_Stated problem 1_. Recast the records below as a JSON list of strings, with one string per line and blank lines omitted.

_Text section_.
Comic art collaborations are different. When enjoying traditional comic art, it’s harder for most folks to understand what the penciler and the inker each bring to the party. But both types of artists have a role to play and opportunities to seize. Sometimes fans will like a certain artist paired with a certain inker. Other times, the combination might not gel, resulting in an unsatisfying experience for readers. Some inkers support a penciller’s vision, other times they might dominate it.

Wallace (Wally) Wood was one the great very artists, but he often played the role of inker. I reached out to Walter Simonson (an incredible artist in his own right) to find out just what it was like to have Wally Wood ink your artwork. Walter kindly shared his thoughts with me:

“Back in 1976, Denny O’Neil asked me if I would be willing to draw layouts for an ongoing DC comic, Hercules Unbound. Wallace Wood had been doing the finished inks over layouts. I jumped at the chance. I knew Woody personally just a little from the time I spent hanging out at Continuity Associates, Neal Adams and Dick Giordano’s studio in New York. But I knew Woody’s work extensively, from his EC stories to his work on the early MAD magazines, to Witzend, and his later work on Daredevil and other mainstream comic books. I was thrilled.

“As the layout artist, I expected that the finished work would look like Woody’s stuff. And by and large, it did. But it was such a learning experience. For layouts, I wasn’t spotting blacks in my drawings, and it was a revelation to see what Woody did with them. Beautiful to observe. My real regret was that Woody left the book after he had done only two issues over my layouts. But he told me before departing that he really liked what I had given him to work with. It was the structure he needed to create his finished work without difficulty. I was thrilled. Thanks, Woody. Nobody called it a bucket list back then, but that’s exactly what it was, a big check mark off the bucket list!”

The best collaborators actually collaborate. And that’s what happened when Jack Kirby worked with Wally Wood to produce the newspaper comic strip Sky Masters. Last week we talked about the new reprint edition from Amigo Comics. This week we’ll take another bite out of the apple. I’ve persuaded my friend, J. David Spurlock, an expert on Wallace Wood and a guy with a lot of great stories, to contribute a few more thoughts about this unique collaboration.

_Material provided_.

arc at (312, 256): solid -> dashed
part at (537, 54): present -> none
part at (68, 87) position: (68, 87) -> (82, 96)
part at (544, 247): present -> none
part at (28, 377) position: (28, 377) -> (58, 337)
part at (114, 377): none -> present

_Stated problem 2_. Name every person mentioned in the passage above about comic art collaborations.

_Worked solution 1_.
[
  "arc at (312, 256): solid -> dashed",
  "part at (537, 54): present -> none",
  "part at (68, 87) position: (68, 87) -> (82, 96)",
  "part at (544, 247): present -> none",
  "part at (28, 377) position: (28, 377) -> (58, 337)",
  "part at (114, 377): none -> present"
]

_Worked solution 2_. Wallace (Wally) Wood, Walter Simonson, Denny O'Neil, Neal Adams, Dick Giordano, Jack Kirby, J. David Spurlock